Sunday, May 10, 2015

Calcium Channel Blockers Make Dangerous Combination with Most Macrolide Antibiotics



Calcium Channel Blockers Make Dangerous Combination with Most Macrolide Antibiotics


(Dr. Guru Prasad Mohanta, Professor, Department of Pharmacy, Annamalai University, Annamalai Nagar – 608 002, Tamil Nadu, E. mail: gpmohanta@hotmail.com)

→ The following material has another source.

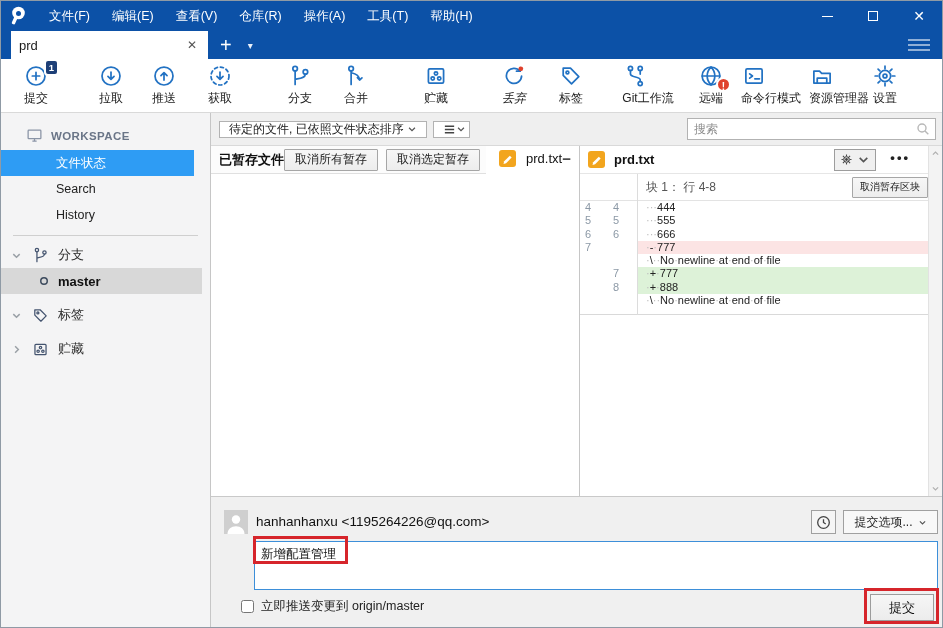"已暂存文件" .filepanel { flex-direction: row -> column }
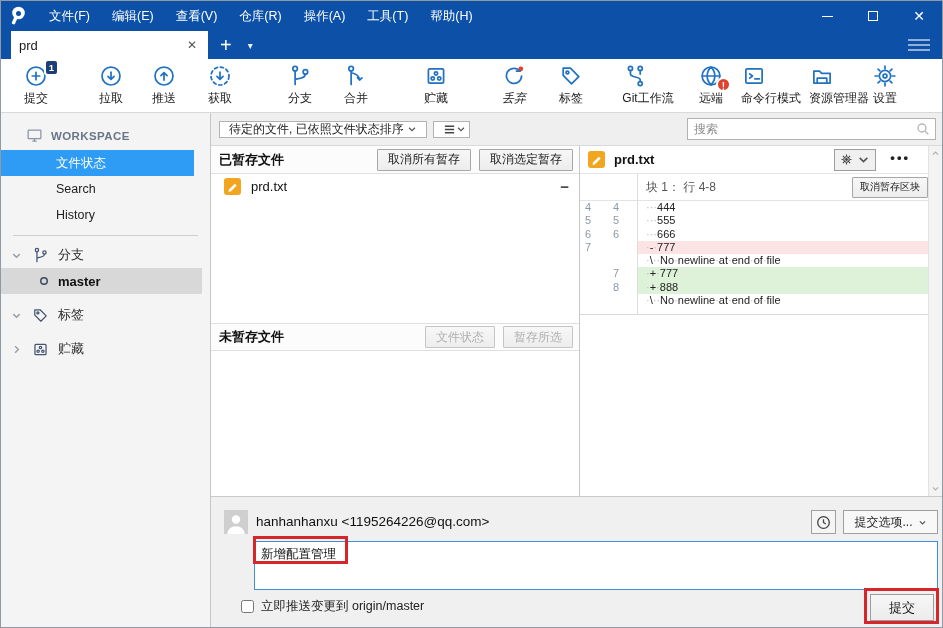"Search" div.sb-item { order: before "History" -> after "History" }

Calcium channel blockers like amlodipine, diltiazem, felodipine, isradipine, nicardipine, nifedipine, nisoldipine and verapamil are primarily used to treat high blood pressure and chest pain caused by coronary artery disease. They are metabolized by cytochrome p4503A4 (CYP3A4) in the liver. The inhibition of the metabolizing enzyme can cause accumulation of dangerously high levels of these high blood pressure treating medicines.
The macrolide group of antibiotics: clarithromycin, erythromycin, azithromycin and telithromycin are used for treatment of a variety of infections in sore throat, sinusitis, acute bronchitis, and community acquired pneumonia. Clarithromycin is also part of regimen used to eradicate H. pylori infection in peptic ulcer treatment. The three macrolides: erythromycin, clarithromycin and telithromycin are known potent inhibitor of the metabolizing enzyme CYP3A4. But azithromycin is not a inhibitor of CYP3A4 thus does not show the dangerous effect associated with calcium channel blockers. The grape fruit juice is also known inhibitor of cytochrome p450 3A4. The grape fruit juice has similar effects on calcium channel blockers as clarithromycin or erythromycin.
The various well designed population based studies have reported that amlodipine, diltiazem, felodipine, nifedipine and verapamil when received along with erythromycin or clarithromycin caused hospitalization due to hypotension and acute kidney injury. This even led to deaths. The comparative study of calcium channel blockers and clarithromycin Vs calcium channel blockers and azithromycin showed an increased risk of being hospitalization with acute kidney injury in former. There is an increased absolute risk of 0.22 percent for clarithromycin treated patients and a two-fold relative increase risk.   Similarly, the studies have shown higher risks of both being hospitalised with hypotension and dying with clarithromycin treated patients.  The risk analysis puts the medicines in the following decreasing order: nifedipine, felodipine and amlodipine. Statistical significant increased risk was not observed in patients treated with diltiazem or verapamil with clarithromycin.
The calcium channel blockers and clarithromycin form a dangerous combination leading to serious adverse effects like hypotension, acute kidney injury and death. The acute kidney injury is attributed to the drop in blood pressure due to excess concentration of calcium channel blockers. This leads to decrease in blood supply to kidney. In our country, the possibility of such combination is high as medicines are freely available even without prescription and there is rampant practice of polypharmacy as well. The clinicians, clinical pharmacists and other pharmacy professionals involved in patient care should take care to avoid such combinations. While the patients are with calcium channel blockers for blood pressure treatment, macrolide antibiotics need to be avoided. If the infection demands the use of macrolide, then azithromycin is a safe choice. The patients too need to be educated not to self medicate with antibiotics in the greater public health interest and to safe-guard themselves from adverse effects of drug-drug interactions.